My daughter’s friends chose to deliberately deceive her and I found out about it. 

So when I saw them at the playground, damn straight I called them over and I lined all four pretty little liars up in front of me. 

And I thanked them. 

My daughter had received a birthday party invitation. When she opened the envelope, gingerly and with great reverence she reminded me of Charlie, peeling back the wrapper of his last chocolate bar in hopeful anticipation of a golden ticket. 

The invitation was for a pool party, BBQ, and sleepover with all of her classroom girlfriends. She was over-the-moon excited about it—so excited that she made me email Ella’s mom immediately to say she’d be there and that she’d bring her purple sleeping bag and a present and could she bring her cat? 

I emailed the mom and thanked her for including my daughter. I asked if I could stay to supervise the swimming portion, for safety reasons. (Avery is 10 years-old but cognitively she’s about age six and you wouldn’t leave a six-year-old unsupervised at a pool party, obviously). I told her that sadly Avery wasn’t ready for a sleepover yet, and I joked about how I’d have to come up with something pretty creative to get her out of there without tears before sleeping bag time. 

Ella’s mom wrote back and said I could most definitely stay for the pool party and that she’d been counting on it and that she understood about the sleepover. 

The next day Avery received another birthday invitation! Two invitations in two days—this was the subject of great jubilation on the car ride home from school. Unfortunately both parties were on the same day. The second party was mini-golf and birthday cake celebration with one of Avery’s most special friends. Though she’d definitely enjoy a pool party, mini-golf was a safer option. I explained this to Avery and she informed me that Ella’s party was “smaller now.” Smaller, because Ella had canceled the sleepover part. “Nobody is sleeping over now mummy. Ella said maybe another time," she told me and I could hear the relief in her voice. The force of FOMO is strong in her, it is. (We’re watching way too much Star Wars over here. I sound like Yoda, I am). 

I emailed Ella’s mom back to revise our RSVP. I told her I heard the sleepover was canceled, but maybe we could pop in after the swimming to wish Ella a happy birthday on our way home from the other party. 

Ella’s mom replied and said the sleepover hadn’t been canceled at all. She went on to tell me that Avery was very upset at school. She told the girls she wasn’t allowed to sleepover at friend’s houses yet. In an effort to spare Avery the pain of missing out, the girls lied and told her the sleepover had been canceled.
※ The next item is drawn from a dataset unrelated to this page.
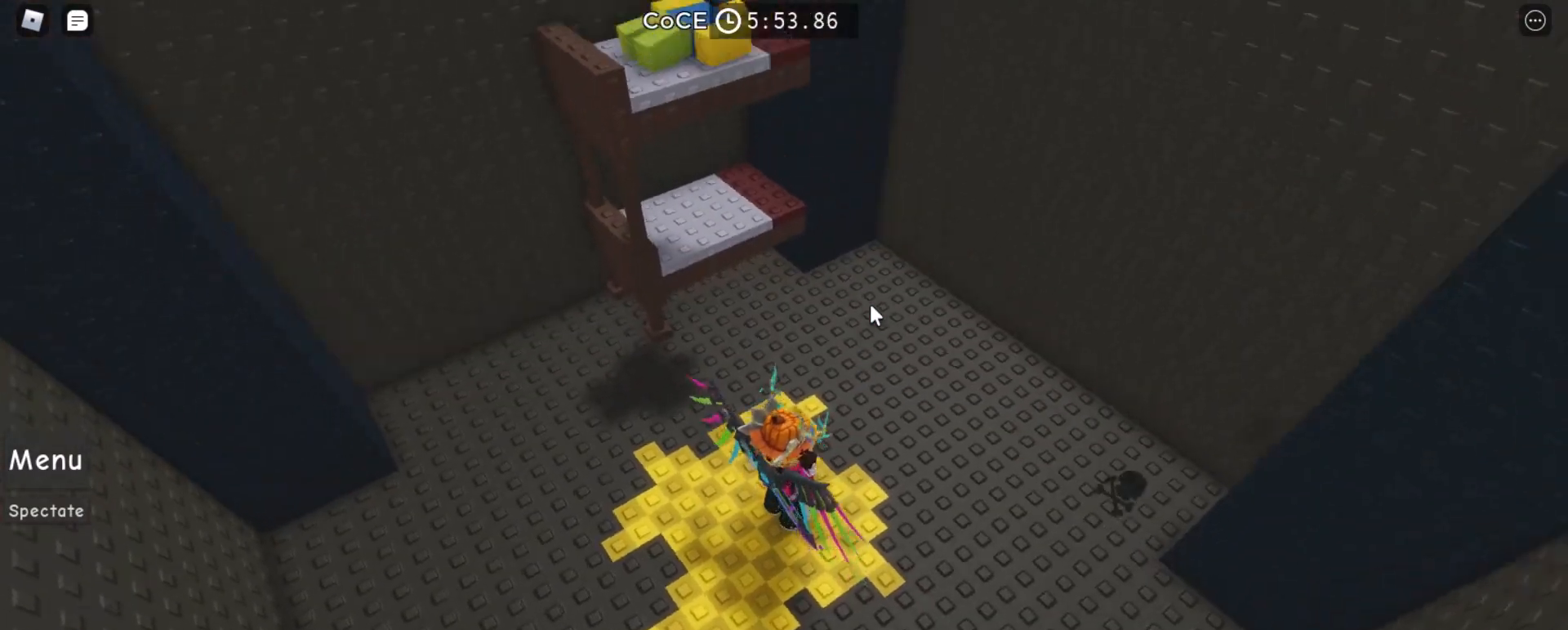
{"keys": [], "mouse": ["right"], "events": []}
They told her she wasn’t missing anything—that nobody was sleeping over.

That one simple act, one little white lie told by a compassionate crew of 10 year-olds, spared my daughter’s feelings and made her feel at peace and included instead of singled out. 
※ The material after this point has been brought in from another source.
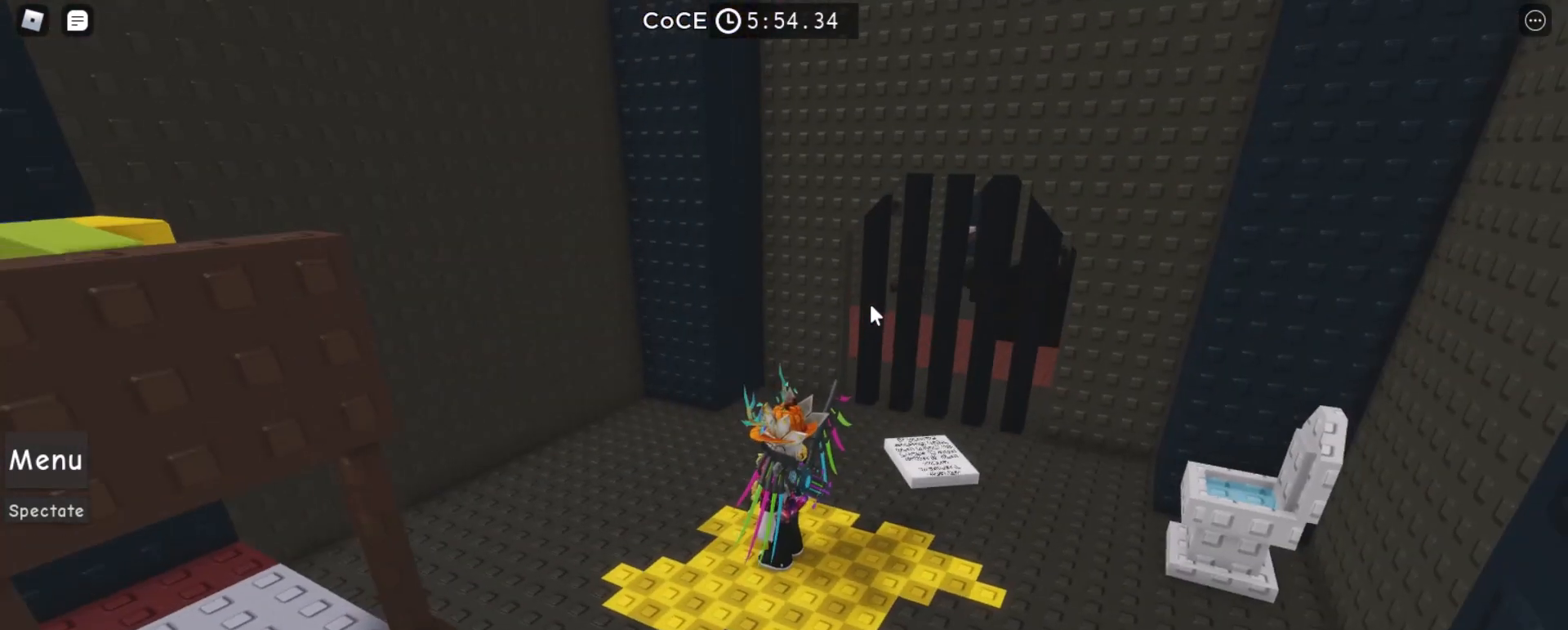
{"keys": [], "mouse": ["right"], "events": []}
What a wonderful world we live in when kids as young as these understand and demonstrate compassion and inclusion. 

When I thanked the girls for always taking Avery under their wing and for making her feel included, I felt a mix of emotions—relief and happiness and buckets of pride in this next generation of kind kiddos. 

So when I come across the negative, mean spirited, racist, elitist, exclusionary, isolating, desperate, hopeless crap on the Internet, I think of these girls and their little white lie, and I feel gratitude and hope.